Google confirms data breach after cyberattack on Salesforce database: What’s leaked

Google has confirmed that one of its Salesforce systems used for storing small and medium business contact data was briefly compromised by a cybercriminal group known as UNC6040, which uses voice phishing or “vishing”, to trick employees into handing over access to sensitive tools.

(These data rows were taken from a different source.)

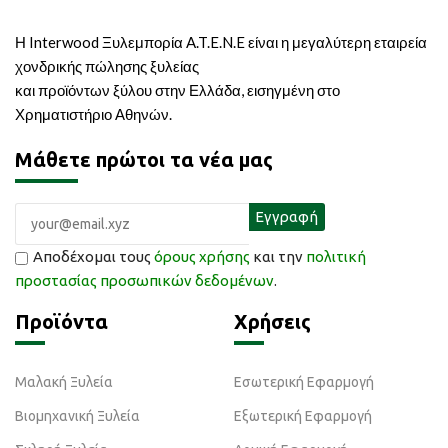
Η Interwood Ξυλεμπορία A.T.E.N.E είναι η μεγαλύτερη εταιρεία
χονδρικής πώλησης ξυλείας
και προϊόντων ξύλου στην Ελλάδα, εισηγμένη στο
Χρηματιστήριο Αθηνών.
Μάθετε πρώτοι τα νέα μας
Αποδέχομαι τους
όρους χρήσης
και την
πολιτική
προστασίας προσωπικών δεδομένων
.
Προϊόντα
Χρήσεις
Μαλακή Ξυλεία
Εσωτερική Εφαρμογή
Βιομηχανική Ξυλεία
Εξωτερική Εφαρμογή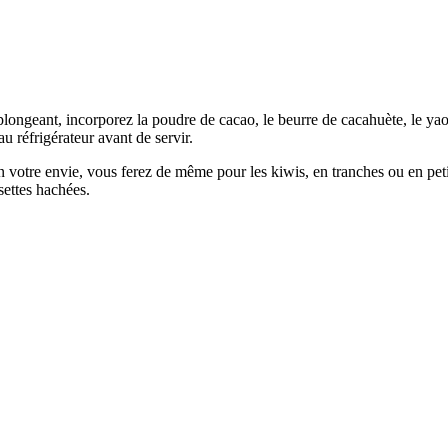
ongeant, incorporez la poudre de cacao, le beurre de cacahuète, le yaou
au réfrigérateur avant de servir.
 votre envie, vous ferez de même pour les kiwis, en tranches ou en petit
settes hachées.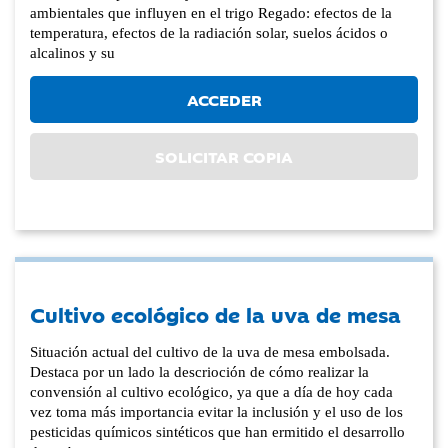
ambientales que influyen en el trigo Regado: efectos de la
temperatura, efectos de la radiación solar, suelos ácidos o
alcalinos y su
ACCEDER
SOLICITAR COPIA
Cultivo ecológico de la uva de mesa
Situación actual del cultivo de la uva de mesa embolsada.
Destaca por un lado la descrioción de cómo realizar la
convensión al cultivo ecológico, ya que a día de hoy cada
vez toma más importancia evitar la inclusión y el uso de los
pesticidas químicos sintéticos que han ermitido el desarrollo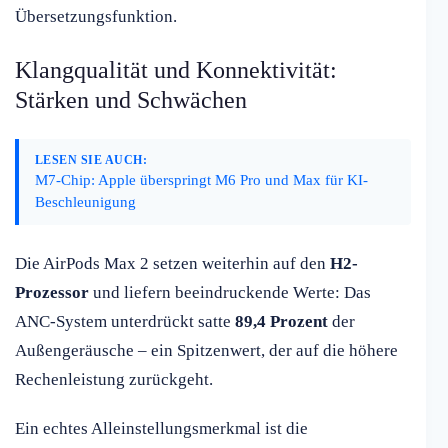
Übersetzungsfunktion.
Klangqualität und Konnektivität:
Stärken und Schwächen
LESEN SIE AUCH:
M7-Chip: Apple überspringt M6 Pro und Max für KI-
Beschleunigung
Die AirPods Max 2 setzen weiterhin auf den
H2-
Prozessor
und liefern beeindruckende Werte: Das
ANC-System unterdrückt satte
89,4 Prozent
der
Außengeräusche – ein Spitzenwert, der auf die höhere
Rechenleistung zurückgeht.
Ein echtes Alleinstellungsmerkmal ist die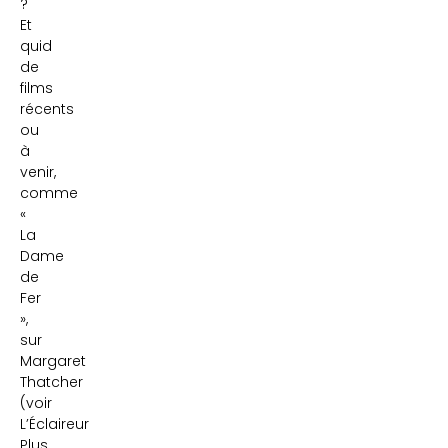
?
Et
quid
de
films
récents
ou
à
venir,
comme
«
La
Dame
de
Fer
»,
sur
Margaret
Thatcher
(voir
L’Éclaireur
Plus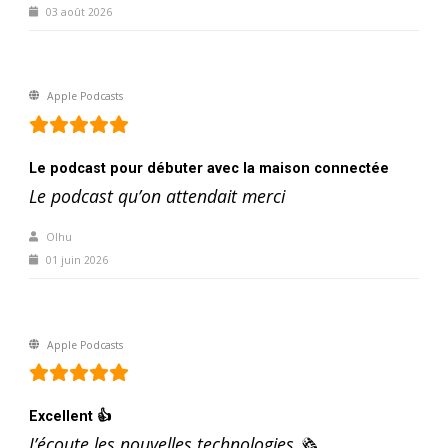
03 août 2026
Apple Podcasts
Le podcast pour débuter avec la maison connectée
Le podcast qu’on attendait merci
Olhu
01 juin 2026
Apple Podcasts
Excellent 👍
J’écoute les nouvelles technologies 🗞️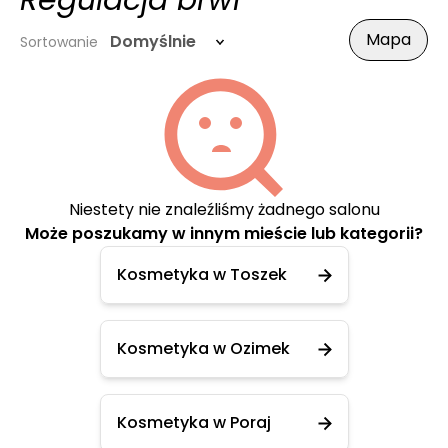
Regulacja brwi
Mapa
Domyślnie
Sortowanie
Niestety nie znaleźliśmy żadnego salonu
Może poszukamy w innym mieście lub kategorii?
Kosmetyka w Toszek
Kosmetyka w Ozimek
Kosmetyka w Poraj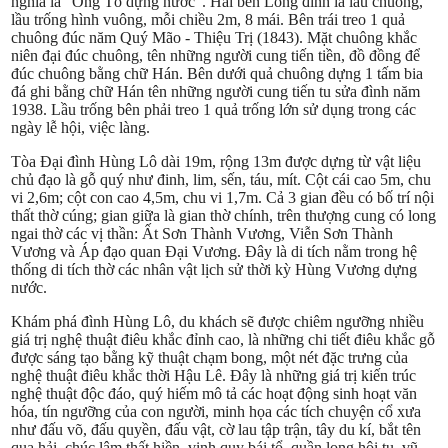
nghĩa là “Ông Tổ dựng nước”. Hai bên Long đình là lầu chuông,
lầu trống hình vuông, mỗi chiều 2m, 8 mái. Bên trái treo 1 quả
chuông đúc năm Quý Mão - Thiệu Trị (1843). Mặt chuông khắc
niên đại đúc chuông, tên những người cung tiến tiền, đồ đồng để
đúc chuông bằng chữ Hán. Bên dưới quả chuông dựng 1 tấm bia
đá ghi bằng chữ Hán tên những người cung tiến tu sửa đình năm
1938. Lầu trống bên phải treo 1 quả trống lớn sử dụng trong các
ngày lễ hội, việc làng.
Tòa Đại đình Hùng Lô dài 19m, rộng 13m được dựng từ vật liệu
chủ đạo là gỗ quý như đinh, lim, sến, táu, mít. Cột cái cao 5m, chu
vi 2,6m; cột con cao 4,5m, chu vi 1,7m. Cả 3 gian đều có bố trí nội
thất thờ cúng; gian giữa là gian thờ chính, trên thượng cung có long
ngai thờ các vị thần: Ất Sơn Thành Vương, Viễn Sơn Thành
Vương và Áp đạo quan Đại Vương. Đây là di tích nằm trong hệ
thống di tích thờ các nhân vật lịch sử thời kỳ Hùng Vương dựng
nước.
Khám phá đình Hùng Lô, du khách sẽ được chiêm ngưỡng nhiều
giá trị nghệ thuật điêu khắc đỉnh cao, là những chi tiết điêu khắc gỗ
được sáng tạo bằng kỹ thuật chạm bong, một nét đặc trưng của
nghệ thuật điêu khắc thời Hậu Lê. Đây là những giá trị kiến trúc
nghệ thuật độc đáo, quý hiếm mô tả các hoạt động sinh hoạt văn
hóa, tín ngưỡng của con người, minh họa các tích chuyện cổ xưa
như đấu võ, đấu quyền, đấu vật, cờ lau tập trận, tây du kí, bắt tên
quạ hải, chúc lâm thất hiền, vinh quy bái tổ, quần long hội tụ, vũ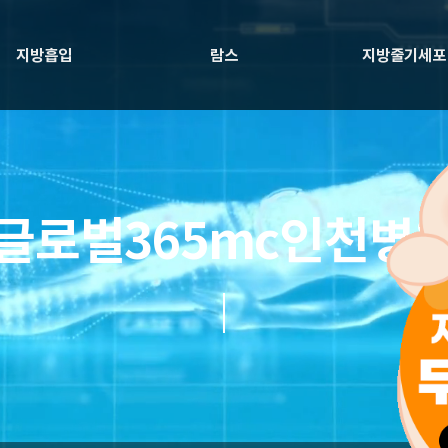
지방흡입
람스
지방줄기세포
글로벌365mc인천병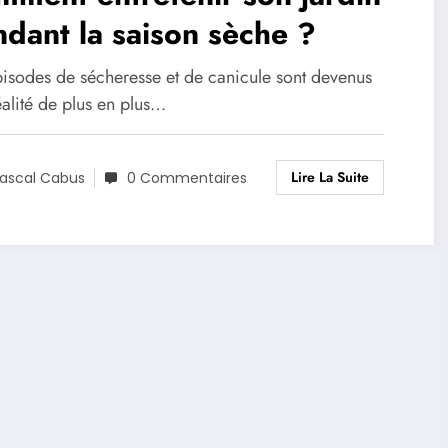
dant la saison sèche ?
pisodes de sécheresse et de canicule sont devenus
alité de plus en plus…
Lire La Suite
ascal Cabus
0 Commentaires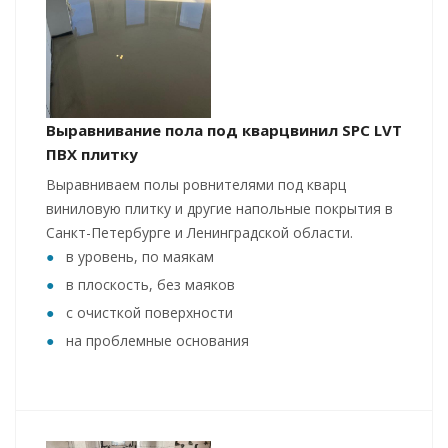
Выравнивание пола под кварцвинил SPC LVT
ПВХ плитку
Выравниваем полы ровнителями под кварц
виниловую плитку и другие напольные покрытия в
Санкт-Петербурге и Ленинградской области.
в уровень, по маякам
в плоскость, без маяков
с очисткой поверхности
на проблемные основания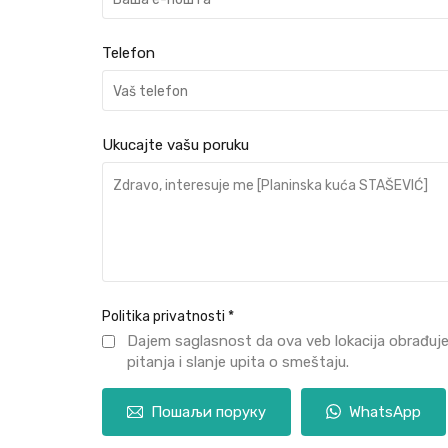
Telefon
Ukucajte vašu poruku
Politika privatnosti
*
Dajem saglasnost da ova veb lokacija obrađuj
pitanja i slanje upita o smeštaju.
Пошаљи поруку
WhatsApp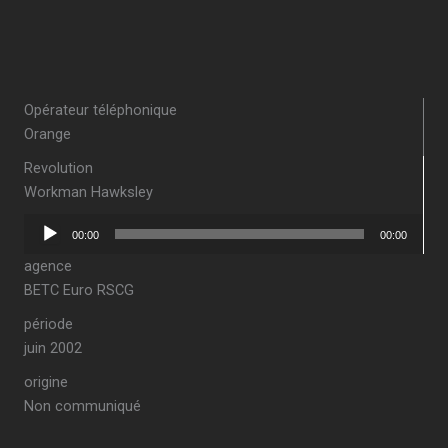
Opérateur téléphonique
Orange
Revolution
Workman Hawksley
Lecteur
00:00
00:00
audio
agence
BETC Euro RSCG
période
juin 2002
origine
Non communiqué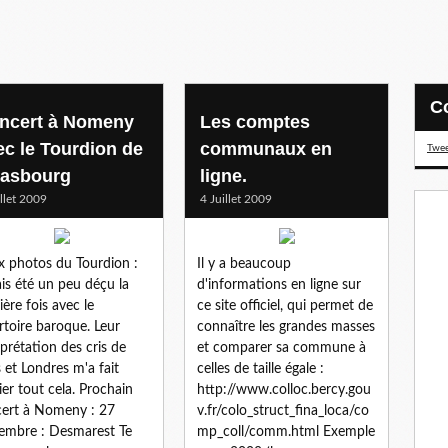
ncert à Nomeny
Les comptes
ec le Tourdion de
communaux en
Twee
rasbourg
ligne.
illet 2009
4 Juillet 2009
 photos du Tourdion :
Il y a beaucoup
ais été un peu déçu la
d'informations en ligne sur
ière fois avec le
ce site officiel, qui permet de
rtoire baroque. Leur
connaître les grandes masses
rprétation des cris de
et comparer sa commune à
s et Londres m'a fait
celles de taille égale :
ier tout cela. Prochain
http://www.colloc.bercy.gou
ert à Nomeny : 27
v.fr/colo_struct_fina_loca/co
embre : Desmarest Te
mp_coll/comm.html Exemple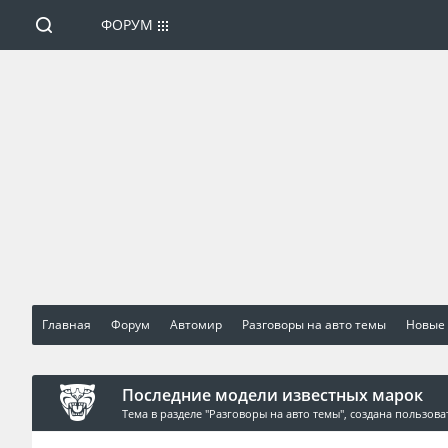
ФОРУМ
Главная
Форум
Автомир
Разговоры на авто темы
Новые
Последние модели известных марок
Тема в разделе "
Разговоры на авто темы
", создана пользов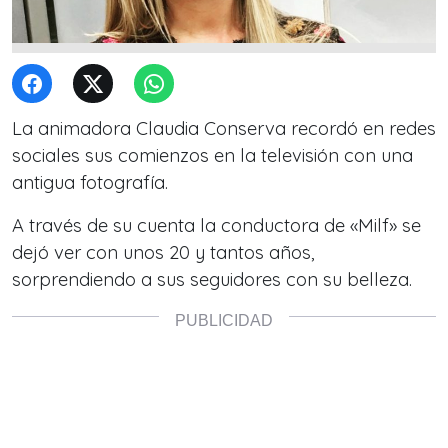
La animadora Claudia Conserva recordó en redes
sociales sus comienzos en la televisión con una
antigua fotografía.
A través de su cuenta la conductora de «Milf» se
dejó ver con unos 20 y tantos años,
sorprendiendo a sus seguidores con su belleza.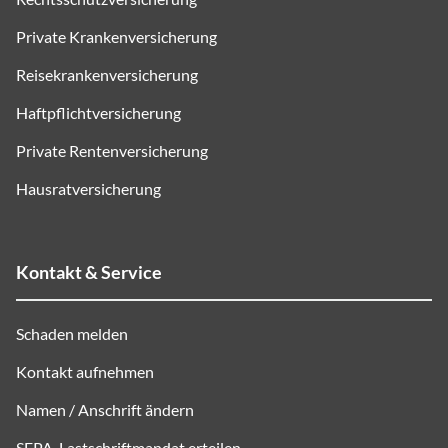
Private Krankenversicherung
Reisekrankenversicherung
Haftpflichtversicherung
Private Rentenversicherung
Hausratversicherung
Kontakt & Service
Schaden melden
Kontakt aufnehmen
Namen / Anschrift ändern
SEPA
-Lastschriftmandat erteilen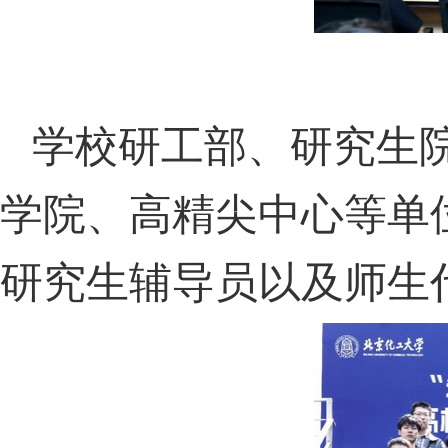
学校研工部、研究生
学院、高精尖中心等单
研究生辅导员以及师生代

Hackers impersonated IT support staff

The attackers used a social engineering technique where they impersonated IT support staff during phone calls, convincing employees to authorise malicious software connected to their Salesforce environment. This allowed the group to access and extract basic business contact details, most of which, Google says, were already publicly available, before the breach was detected and stopped.

Notably, the group behind the attack, UNC6040, is known for targeting Salesforce platforms by abusing tools like the “Data Loader” app, a legitimate application that allows bulk data handling. In many cases, the hackers use fake versions of this app with misleading names, such as “My Ticket Portal,” to avoid detection during the phishing calls.

In an evolving trend, the group has shifted from using official Salesforce tools to custom-made Python scripts for data theft, making it harder to trace their activity. They also reportedly use VPNs and the dark web network TOR to hide their identity and location.

Possible public data leak site in the works

Another linked group, UNC6240, has followed up on these data thefts with extortion attempts, often contacting company employees by email or phone, demanding bitcoin payments within 72 hours. These messages claim to be from the hacking group “ShinyHunters,” a name familiar in the cybercrime world.

Google’s threat intelligence unit believes the extortion group may soon launch a website to publicly leak stolen data, a common pressure tactic among cybercriminals.

The broader concern is that these attacks do not exploit flaws in Salesforce itself but rather human error, tricking employees into allowing access through seemingly routine IT support calls. Companies are being urged to tighten access controls, restrict permissions to sensitive tools, limit app installations, and train staff to recognise social engineering scams.